> [SUPPLIED ENTRIES]:
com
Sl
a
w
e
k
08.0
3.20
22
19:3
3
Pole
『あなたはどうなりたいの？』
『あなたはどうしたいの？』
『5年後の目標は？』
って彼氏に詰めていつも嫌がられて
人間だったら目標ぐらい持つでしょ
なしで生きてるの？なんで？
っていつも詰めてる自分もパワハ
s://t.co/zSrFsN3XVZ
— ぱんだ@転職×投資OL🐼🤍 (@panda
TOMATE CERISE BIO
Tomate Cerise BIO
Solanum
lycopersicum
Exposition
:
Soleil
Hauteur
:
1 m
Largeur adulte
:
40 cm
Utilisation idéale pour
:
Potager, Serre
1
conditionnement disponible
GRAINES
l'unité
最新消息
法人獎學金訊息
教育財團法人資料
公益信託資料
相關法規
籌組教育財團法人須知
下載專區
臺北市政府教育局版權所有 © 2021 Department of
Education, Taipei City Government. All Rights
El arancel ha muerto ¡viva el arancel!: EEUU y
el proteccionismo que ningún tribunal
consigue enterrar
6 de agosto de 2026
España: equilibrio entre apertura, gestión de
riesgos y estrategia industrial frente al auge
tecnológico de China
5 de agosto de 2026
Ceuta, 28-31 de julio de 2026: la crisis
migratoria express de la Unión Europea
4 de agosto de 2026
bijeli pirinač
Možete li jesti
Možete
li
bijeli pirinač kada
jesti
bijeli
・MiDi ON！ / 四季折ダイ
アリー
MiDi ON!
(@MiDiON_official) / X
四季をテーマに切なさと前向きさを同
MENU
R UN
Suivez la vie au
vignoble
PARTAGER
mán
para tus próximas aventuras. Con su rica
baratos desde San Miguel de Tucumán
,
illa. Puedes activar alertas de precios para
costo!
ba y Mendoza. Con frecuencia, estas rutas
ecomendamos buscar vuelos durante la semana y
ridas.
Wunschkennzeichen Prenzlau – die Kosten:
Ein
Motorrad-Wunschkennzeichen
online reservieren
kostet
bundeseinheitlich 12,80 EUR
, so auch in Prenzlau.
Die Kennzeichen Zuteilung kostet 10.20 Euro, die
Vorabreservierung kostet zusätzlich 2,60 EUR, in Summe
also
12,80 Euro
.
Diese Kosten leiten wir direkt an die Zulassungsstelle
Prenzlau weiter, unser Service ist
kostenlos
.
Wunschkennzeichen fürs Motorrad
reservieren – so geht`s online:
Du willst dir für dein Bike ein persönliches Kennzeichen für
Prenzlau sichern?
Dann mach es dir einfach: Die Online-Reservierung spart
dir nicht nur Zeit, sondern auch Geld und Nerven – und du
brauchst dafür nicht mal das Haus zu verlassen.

> [TASK STATEMENT]: Above are the records; retype every one exactly.

> [RESULT OF THIS EXERCISE]:
com
Sl
a
w
e
k
08.0
3.20
22
19:3
3
Pole
『あなたはどうなりたいの？』
『あなたはどうしたいの？』
『5年後の目標は？』
って彼氏に詰めていつも嫌がられて
人間だったら目標ぐらい持つでしょ
なしで生きてるの？なんで？
っていつも詰めてる自分もパワハ
s://t.co/zSrFsN3XVZ
— ぱんだ@転職×投資OL🐼🤍 (@panda
TOMATE CERISE BIO
Tomate Cerise BIO
Solanum
lycopersicum
Exposition
:
Soleil
Hauteur
:
1 m
Largeur adulte
:
40 cm
Utilisation idéale pour
:
Potager, Serre
1
conditionnement disponible
GRAINES
l'unité
最新消息
法人獎學金訊息
教育財團法人資料
公益信託資料
相關法規
籌組教育財團法人須知
下載專區
臺北市政府教育局版權所有 © 2021 Department of
Education, Taipei City Government. All Rights
El arancel ha muerto ¡viva el arancel!: EEUU y
el proteccionismo que ningún tribunal
consigue enterrar
6 de agosto de 2026
España: equilibrio entre apertura, gestión de
riesgos y estrategia industrial frente al auge
tecnológico de China
5 de agosto de 2026
Ceuta, 28-31 de julio de 2026: la crisis
migratoria express de la Unión Europea
4 de agosto de 2026
bijeli pirinač
Možete li jesti
Možete
li
bijeli pirinač kada
jesti
bijeli
・MiDi ON！ / 四季折ダイ
アリー
MiDi ON!
(@MiDiON_official) / X
四季をテーマに切なさと前向きさを同
MENU
R UN
Suivez la vie au
vignoble
PARTAGER
mán
para tus próximas aventuras. Con su rica
baratos desde San Miguel de Tucumán
,
illa. Puedes activar alertas de precios para
costo!
ba y Mendoza. Con frecuencia, estas rutas
ecomendamos buscar vuelos durante la semana y
ridas.
Wunschkennzeichen Prenzlau – die Kosten:
Ein
Motorrad-Wunschkennzeichen
online reservieren
kostet
bundeseinheitlich 12,80 EUR
, so auch in Prenzlau.
Die Kennzeichen Zuteilung kostet 10.20 Euro, die
Vorabreservierung kostet zusätzlich 2,60 EUR, in Summe
also
12,80 Euro
.
Diese Kosten leiten wir direkt an die Zulassungsstelle
Prenzlau weiter, unser Service ist
kostenlos
.
Wunschkennzeichen fürs Motorrad
reservieren – so geht`s online:
Du willst dir für dein Bike ein persönliches Kennzeichen für
Prenzlau sichern?
Dann mach es dir einfach: Die Online-Reservierung spart
dir nicht nur Zeit, sondern auch Geld und Nerven – und du
brauchst dafür nicht mal das Haus zu verlassen.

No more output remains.